**DATA FOR REVIEW:**
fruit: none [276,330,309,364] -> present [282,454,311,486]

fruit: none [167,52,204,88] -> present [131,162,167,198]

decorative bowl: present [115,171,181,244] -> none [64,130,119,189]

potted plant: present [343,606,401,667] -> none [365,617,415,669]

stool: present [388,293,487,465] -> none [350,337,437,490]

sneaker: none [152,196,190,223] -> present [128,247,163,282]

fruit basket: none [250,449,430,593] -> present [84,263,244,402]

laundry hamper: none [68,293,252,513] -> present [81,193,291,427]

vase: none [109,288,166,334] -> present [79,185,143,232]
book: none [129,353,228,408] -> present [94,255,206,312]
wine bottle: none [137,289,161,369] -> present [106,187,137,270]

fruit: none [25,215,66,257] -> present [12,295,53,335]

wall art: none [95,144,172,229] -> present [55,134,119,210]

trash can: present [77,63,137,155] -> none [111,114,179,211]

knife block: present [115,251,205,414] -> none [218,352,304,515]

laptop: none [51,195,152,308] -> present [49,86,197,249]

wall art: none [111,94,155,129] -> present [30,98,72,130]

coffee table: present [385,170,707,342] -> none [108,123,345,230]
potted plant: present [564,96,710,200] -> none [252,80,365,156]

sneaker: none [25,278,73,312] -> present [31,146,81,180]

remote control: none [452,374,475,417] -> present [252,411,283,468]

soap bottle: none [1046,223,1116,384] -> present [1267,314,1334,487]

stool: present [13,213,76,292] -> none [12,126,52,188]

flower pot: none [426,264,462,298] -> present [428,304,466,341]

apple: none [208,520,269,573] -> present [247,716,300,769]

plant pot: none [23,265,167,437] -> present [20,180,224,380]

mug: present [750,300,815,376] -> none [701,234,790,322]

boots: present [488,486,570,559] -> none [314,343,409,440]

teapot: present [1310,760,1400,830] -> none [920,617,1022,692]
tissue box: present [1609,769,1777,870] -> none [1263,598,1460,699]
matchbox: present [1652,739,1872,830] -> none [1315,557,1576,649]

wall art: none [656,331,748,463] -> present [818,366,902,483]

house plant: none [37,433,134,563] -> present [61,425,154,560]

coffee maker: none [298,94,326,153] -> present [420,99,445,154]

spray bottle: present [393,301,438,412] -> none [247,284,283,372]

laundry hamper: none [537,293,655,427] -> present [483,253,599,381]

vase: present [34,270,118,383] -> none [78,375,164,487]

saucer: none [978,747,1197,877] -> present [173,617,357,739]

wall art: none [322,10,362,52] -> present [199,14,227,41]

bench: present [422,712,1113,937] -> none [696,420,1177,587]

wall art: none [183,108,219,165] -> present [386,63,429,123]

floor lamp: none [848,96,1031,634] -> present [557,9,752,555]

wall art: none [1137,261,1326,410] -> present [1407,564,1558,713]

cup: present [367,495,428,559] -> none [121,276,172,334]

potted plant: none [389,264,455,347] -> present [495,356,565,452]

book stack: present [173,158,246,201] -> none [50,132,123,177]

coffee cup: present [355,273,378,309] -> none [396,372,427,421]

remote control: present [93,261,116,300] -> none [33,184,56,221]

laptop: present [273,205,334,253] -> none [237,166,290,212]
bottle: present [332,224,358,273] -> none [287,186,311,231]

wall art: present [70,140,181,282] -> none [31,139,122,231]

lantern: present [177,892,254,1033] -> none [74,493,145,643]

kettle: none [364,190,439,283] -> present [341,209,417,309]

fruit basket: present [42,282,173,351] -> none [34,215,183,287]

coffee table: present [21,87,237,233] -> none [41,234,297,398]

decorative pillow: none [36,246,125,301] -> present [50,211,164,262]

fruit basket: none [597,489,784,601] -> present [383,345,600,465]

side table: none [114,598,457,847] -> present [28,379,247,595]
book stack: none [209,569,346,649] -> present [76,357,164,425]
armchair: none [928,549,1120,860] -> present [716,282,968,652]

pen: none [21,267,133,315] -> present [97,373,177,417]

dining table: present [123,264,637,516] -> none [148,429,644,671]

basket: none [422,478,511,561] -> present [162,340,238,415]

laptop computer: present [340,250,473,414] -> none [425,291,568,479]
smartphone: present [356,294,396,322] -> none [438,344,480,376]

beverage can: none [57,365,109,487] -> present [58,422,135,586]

**WHAT TO DO:** The reply should hold only the lines of the listing above starting at the line containing "potted plant: present [343,606,401,667]" and ending at the line containing "vase: none [109,288,166,334]", exactly as written.

**REPLY TO THE EXERCISE:**
potted plant: present [343,606,401,667] -> none [365,617,415,669]

stool: present [388,293,487,465] -> none [350,337,437,490]

sneaker: none [152,196,190,223] -> present [128,247,163,282]

fruit basket: none [250,449,430,593] -> present [84,263,244,402]

laundry hamper: none [68,293,252,513] -> present [81,193,291,427]

vase: none [109,288,166,334] -> present [79,185,143,232]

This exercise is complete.